Reputation: 120
I have a dataframe, df2 such as:
ID | data
--------
1 | New
3 | New
5 | New
and a main dataframe, df1:
ID | data | more
----------------
1 | OLD | a
2 | OLD | b
3 | OLD | c
4 | OLD | d
5 | OLD | e
I want to achieve something of the sort:
ID | data | more
----------------
1 | NEW | a
2 | OLD | b
3 | NEW | c
4 | OLD | d
5 | NEW | e
I want to update df1 based on df2, keeping the original values of df1 when they dont exist in df2.

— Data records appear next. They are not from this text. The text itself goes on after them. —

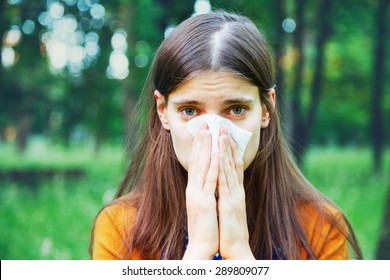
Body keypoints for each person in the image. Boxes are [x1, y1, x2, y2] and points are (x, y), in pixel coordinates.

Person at [89, 11, 362, 260]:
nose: (214, 133)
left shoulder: (320, 228)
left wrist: (239, 254)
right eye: (189, 111)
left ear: (267, 109)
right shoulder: (121, 229)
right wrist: (198, 253)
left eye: (236, 109)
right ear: (163, 111)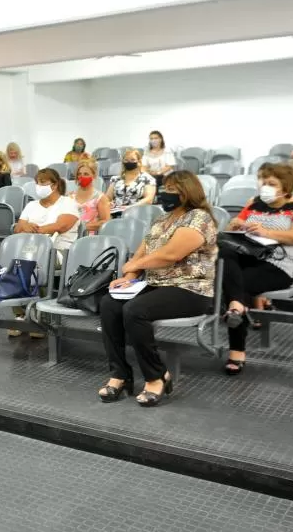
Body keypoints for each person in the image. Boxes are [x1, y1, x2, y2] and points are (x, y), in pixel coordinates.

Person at [97, 171, 218, 407]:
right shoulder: (161, 220)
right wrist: (129, 277)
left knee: (135, 310)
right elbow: (142, 252)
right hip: (156, 285)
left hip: (191, 289)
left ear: (187, 192)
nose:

Is there a fast way to do this than using isin? Isin is very slow when df1 and df2 are both very large.
Upvotes: 1
Views: 69
Reputation: 7207
With left join and "coalesce":
val df1 = Seq(
(1, "OLD", "a"),
(2, "OLD", "b"),
(3, "OLD", "c"),
(4, "OLD", "d"),
(5, "OLD", "e")).toDF("ID", "data", "more")
val df2 = Seq(
(1, "New"),
(3, "New"),
(5, "New")).toDF("ID", "data")
// action
val result = df1.alias("df1")
.join(
df2.alias("df2"),$"df2.ID" === $"df1.ID", "left")
.select($"df1.ID",
coalesce($"df2.data", $"df1.data").alias("data"),
$"more")
Output:
+---+----+----+
|ID |data|more|
+---+----+----+
|1 |New |a |
|2 |OLD |b |
|3 |New |c |
|4 |OLD |d |
|5 |New |e |
+---+----+----+
Upvotes: 3